The story of the demise of the Sony Betamax caught my eye Tuesday afternoon. I’m old enough to remember the VCR format wars of the 1980s, and I thought Betamax video was long gone. Not so, reports Fortune’s Robert Hackett. Although Betamax production peaked in 1984, amazingly Sony (SNE) kept making the player/recorders until 2002. Apparently someone kept using them, because Sony has announced it will stop shipping the cassettes next year. They lasted 40 years, which isn’t bad for a failed product, especially one whose popularity peaked in the middle of the Reagan Administration.
That got me thinking about how hard it is to kill old technologies. I know almost no one who isn’t an investment banker who uses a BlackBerry (BBRY). Yet that beleaguered company has a market capitalization of $4 billion. The heyday of the mainframe computer was the 1960s. Still, IBM (IBM) not only continues to sell them, it introduced a brand-new line earlier this year, the z13. “Built for the mobile era,” IBM brags about the system in its 2014 annual report, while also asserting that its mainframes “process 75% of the world’s business data.” The mainframe is part of a rapidly declining business at IBM, yet the company continues to invest heavily to reverse the trend.
Examples of graying technology that persevere abound.
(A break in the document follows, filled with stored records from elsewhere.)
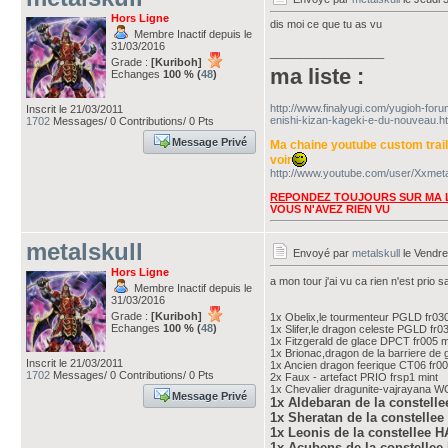
Hors Ligne
dis moi ce que tu as vu
Membre Inactif depuis le
31/03/2016
___________________
Grade :
[Kuriboh]
ma liste :
Echanges
100 % (
48
)
http://www.finalyugi.com/yugioh-for
Inscrit le 21/03/2011
enishi-kizan-kageki-e-du-nouveau.ht
1702
Messages/ 0 Contributions/ 0 Pts
Message Privé
Ma chaine youtube custom trai
voir
http://www.youtube.com/user/Xxmeta
REPONDEZ TOUJOURS SUR MA L
VOUS N'AVEZ RIEN VU
metalskull
Envoyé par
metalskull
le Vendre
Hors Ligne
a mon tour j'ai vu ca rien n'est prio
Membre Inactif depuis le
31/03/2016
Grade :
[Kuriboh]
1x Obelix,le tourmenteur PGLD fr030
Echanges
100 % (
48
)
1x Slifer,le dragon celeste PGLD fr0
1x Fitzgerald de glace DPCT fr005 m
1x Brionac,dragon de la barriere de 
Inscrit le 21/03/2011
1x Ancien dragon feerique CT06 fr00
1702
Messages/ 0 Contributions/ 0 Pts
2x Faux - artefact PRIO frsp1 mint
1x Chevalier dragunite-vajrayana W
Message Privé
1x Aldebaran de la constelle
1x Sheratan de la constellee
1x Leonis de la constellee H
1x Acubens de la constellee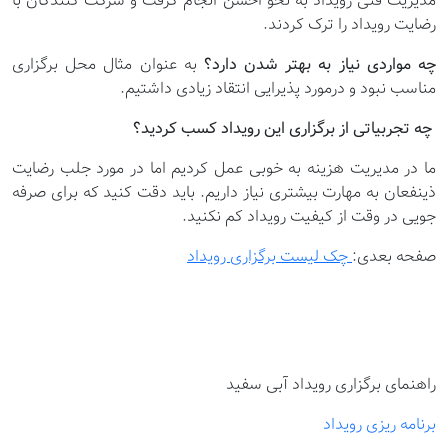
مدیریت فنی رویداد به نحو احسن انجام گرفت و شرکت کنندگان با
رضایت رویداد را ترک کردند.
چه مواردی نیاز به بهتر شدن دارد؟
به عنوان مثال محل برگزاری
مناسب نبود و درمورد پذیرایی انتقاد زیادی داشتیم.
چه تجربیاتی از برگزاری این رویداد کسب کردید؟
ما در مدیریت هزینه به خوبی عمل کردیم اما در مورد جلب رضایت
ذینفعان به مهارت بیشتری نیاز داریم. باید دقت کنید که برای صرفه
جویی در وقت از کیفیت رویداد کم نکنید.
صفحه بعدی:
چک لیست برگزاری رویداد
راهنمای برگزاری رویداد آبی سفید
برنامه ریزی رویداد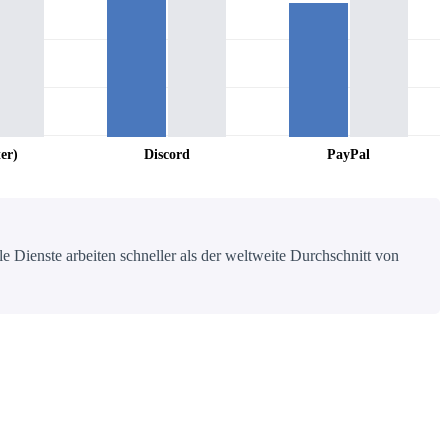
er)
Discord
PayPal
e Dienste arbeiten schneller als der weltweite Durchschnitt von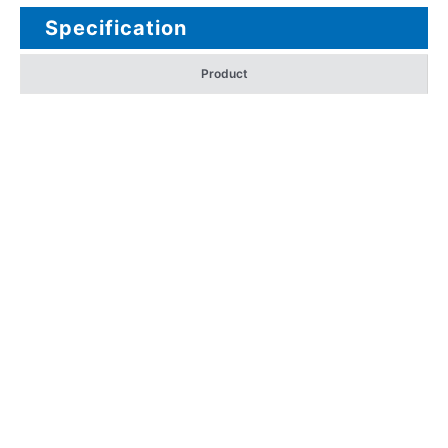
Specification
Product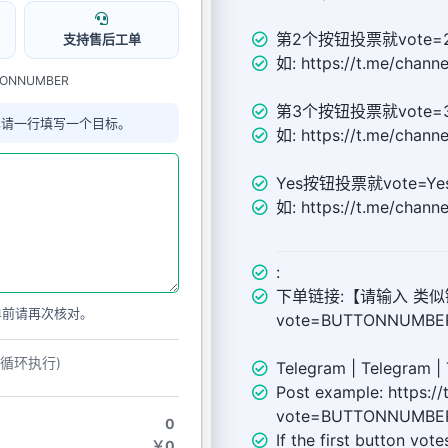
第2个按钮投票就vote=
支持售后工单
如: https://t.me/chann
TTONNUMBER
第3个按钮投票就vote=
单请一行填写一个目标。
如: https://t.me/chann
Yes按钮投票就vote=Ye
如: https://t.me/chann
:
下单链接:【请输入 类似链接 ht
单前请再次核对。
vote=BUTTONNUMB
动循环执行)
Telegram | Telegram | 
Post example: https:/
vote=BUTTONNUMBE
0
If the first button vot
￥0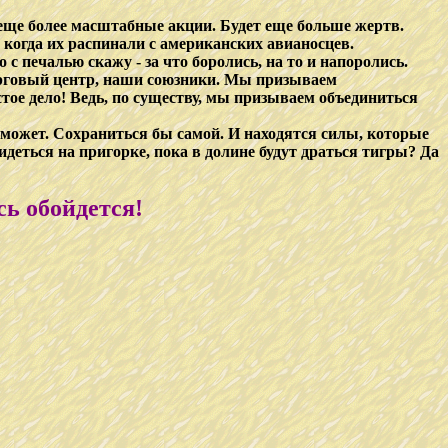
еще более масштабные акции. Будет еще больше жертв.
, когда их распинали с американских авианосцев.
с печалью скажу - за что боролись, на то и напоролись.
орговый центр, наши союзники. Мы призываем
ое дело! Ведь, по существу, мы призываем объединиться
е может. Сохраниться бы самой. И находятся силы, которые
идеться на пригорке, пока в долине будут драться тигры? Да
ось обойдется!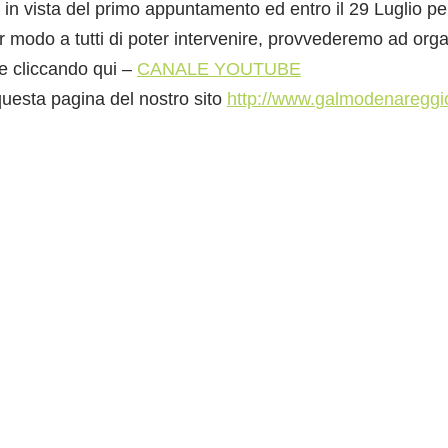
o in vista del primo appuntamento ed entro il 29 Luglio pe
 modo a tutti di poter intervenire, provvederemo ad orga
ne cliccando qui –
CANALE YOUTUBE
 questa pagina del nostro sito
http://www.
galmodenareggio
LINK VELOCI
Articoli GAL
Comunicazioni generali
Notizie dal territorio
While reporting an upcoming feature in Fortune Magazine about athletic footwear king Nike (NKE), I spoke to apparel analysts who praised Nike’s masterful use of SAP software to manage its global inventory and distribution system. SAP (SAP)? Isn’t the German company mocked in Silicon Valley for being hopelessly behind on the cloud, the hipper virtual way to deliver software services? I asked around and found out that yes, SAP is behind, but no newfangled offering can hold a candle to SAP’s industrial-strength handling of physical-goods companies like Nike.
The bright shiny objects of technology are exciting, new, and absolutely the future. But don’t count out the rusty old tech war horses just yet. They’re extremely difficult to kill.